■ Haz esto ■
Enumera los apellidos de los porteros de fútbol que se mencionan en el texto de origen que aparece abajo.

■ Texto de origen ■
Pienso en ello en el tren porque hay a mi lado un tipo, que ya ve de reojo la jubilación, que acaba de dar un minúsculo respingo —imperceptible al ojo humano, pero no al mío, que busco temas para que el director del Acueducto2 me dé el aguinaldo antes de Nochevieja— porque ha batido un récord en el Candy Crash que llevaría siglos buscando, en una sección llamada «Caramelada campal». Con ese nombre me imagino caramelos agresivos sobreexcitados por el azúcar y dándose de palos entre ellos, como ultras, pero no, no se trata de eso. Aquí tengo al tipo con su nueva vocación, jugador del Candy, más feliz que yo cuando paseo por el bulevar de Blanca de Silos con el suelo amarillo y creo que van a salir a mi encuentro Dorothy, el hombre de hojalata y el león cobarde para acompañarme a la universidad a corregir. El espantapájaros no, que me da mucha rabia.

Yo he tenido muchas vocaciones en estas cuatro décadas y pico que llevo deambulando por el mundo; la que más me duró fue como un par de meses. Así, por destacar alguna, cuando empecé las colecciones de cromos con diez años deseé ser el tercer portero de un equipo de primera división. En el álbum me daban a elegir entre el segundo y el tercero y ni me lo pensaba, colocaba el que jugaba menos: Angoy, Bartual, Contreras, Elduayen… La vida del tercer portero era la vida padre: entrenar un par de horitas, que como solo hay dos porterías ni había que matarse de cansancio, los fines de semana se ahorraba aburridas concentraciones en hoteles y culpas si perdía porque no iba convocado, y en la última jornada cuando su equipo no se jugara nada lo sacaría el entrenador un rato como premio al buen comportamiento durante la temporada. Y ahí aparecería en los posters y cobrando un pastón. Eso era genuina ambición, sí.

■ Datos extraídos ■
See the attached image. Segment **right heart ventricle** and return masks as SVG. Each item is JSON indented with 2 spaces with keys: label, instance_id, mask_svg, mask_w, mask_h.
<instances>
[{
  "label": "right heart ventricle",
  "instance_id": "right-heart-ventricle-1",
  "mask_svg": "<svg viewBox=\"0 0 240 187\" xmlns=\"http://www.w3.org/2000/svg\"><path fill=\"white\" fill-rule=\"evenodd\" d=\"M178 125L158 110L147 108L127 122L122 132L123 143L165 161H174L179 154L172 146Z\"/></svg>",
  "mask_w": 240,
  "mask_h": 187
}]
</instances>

■ Solución ■
Angoy, Bartual, Contreras y Elduayen.